Stadt: Paris

Frist: 2015-03-30

URL: http://trajectoires.revues.org./

Die neunte Themenausgabe von Trajectoires hat sich das Ziel gesetzt, den Status und die verschiedenen Bedeutungen der Lüge und der Manipulation in den Geistes- und Sozialwissenschaften aus einer interdisziplinären Perspektive zu beleuchten. Die Lüge wird dabei gleichermaßen als theoretischer wie als empirischer Untersuchungsgegenstand betrachtet, der auf unterschiedlichen Ebenen zu verorten ist: von der ideologischen und institutionalisierten Lüge bis hin zu Alltagsphänomenen wie Höflichkeitsfloskeln oder Werbung.

Die Lüge kann als wissentliche Weitergabe einer falschen Information verstanden werden, die einen bewussten oder unbewussten Vorteil verspricht. Dabei lässt sich die Lüge nicht auf die Falschaussage beschränken – auch wenn dies ihre verbreitetste Form sein mag –, da sie auch in einem Bild, einer Geste oder sogar in der Auslassung des Sprechakts bestehen kann (Lüge durch Verschweigen). Unter der Annahme, dass die Lüge eine soziale Funktion erfüllt, kann sie als Mittel oder Strategie eines Manipulationsakts verstanden werden, der die eigene Position im sozialen Raum festigen oder verbessern soll. Insofern die Lüge ethischen Bewertungskriterien unterworfen ist, fügt sie sich in ein Wertesystem oder einen pädagogischen Kollektivauftrag ein, der sie in bestimmten Situationen zu billigen, wenn nicht gar zu erfordern scheint.

Bereitgestellte Daten –
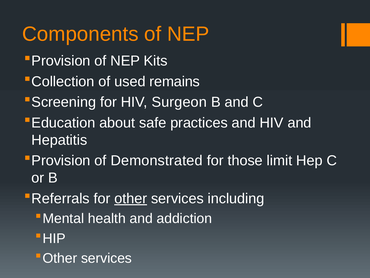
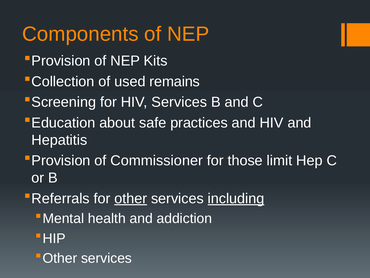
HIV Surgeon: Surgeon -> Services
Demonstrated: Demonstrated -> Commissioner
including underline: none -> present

==

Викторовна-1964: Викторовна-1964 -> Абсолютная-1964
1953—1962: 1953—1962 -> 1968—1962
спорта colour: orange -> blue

Aufgabenstellung 1 –
Gib aus dem Textauszug den Abschnitt unverändert aus, der mit „Frist: 2015-03-30“ beginnt und sich bis einschließlich „Höflichkeitsfloskeln oder Werbung.“ erstreckt.
Aufgabenstellung 2 –
Welche Bezeichnung nennt der Textauszug für eine Lüge, die in der Auslassung des Sprechakts besteht?

Ergebnis 1 –
Frist: 2015-03-30

URL: http://trajectoires.revues.org./

Die neunte Themenausgabe von Trajectoires hat sich das Ziel gesetzt, den Status und die verschiedenen Bedeutungen der Lüge und der Manipulation in den Geistes- und Sozialwissenschaften aus einer interdisziplinären Perspektive zu beleuchten. Die Lüge wird dabei gleichermaßen als theoretischer wie als empirischer Untersuchungsgegenstand betrachtet, der auf unterschiedlichen Ebenen zu verorten ist: von der ideologischen und institutionalisierten Lüge bis hin zu Alltagsphänomenen wie Höflichkeitsfloskeln oder Werbung.

Ergebnis 2 –
Lüge durch Verschweigen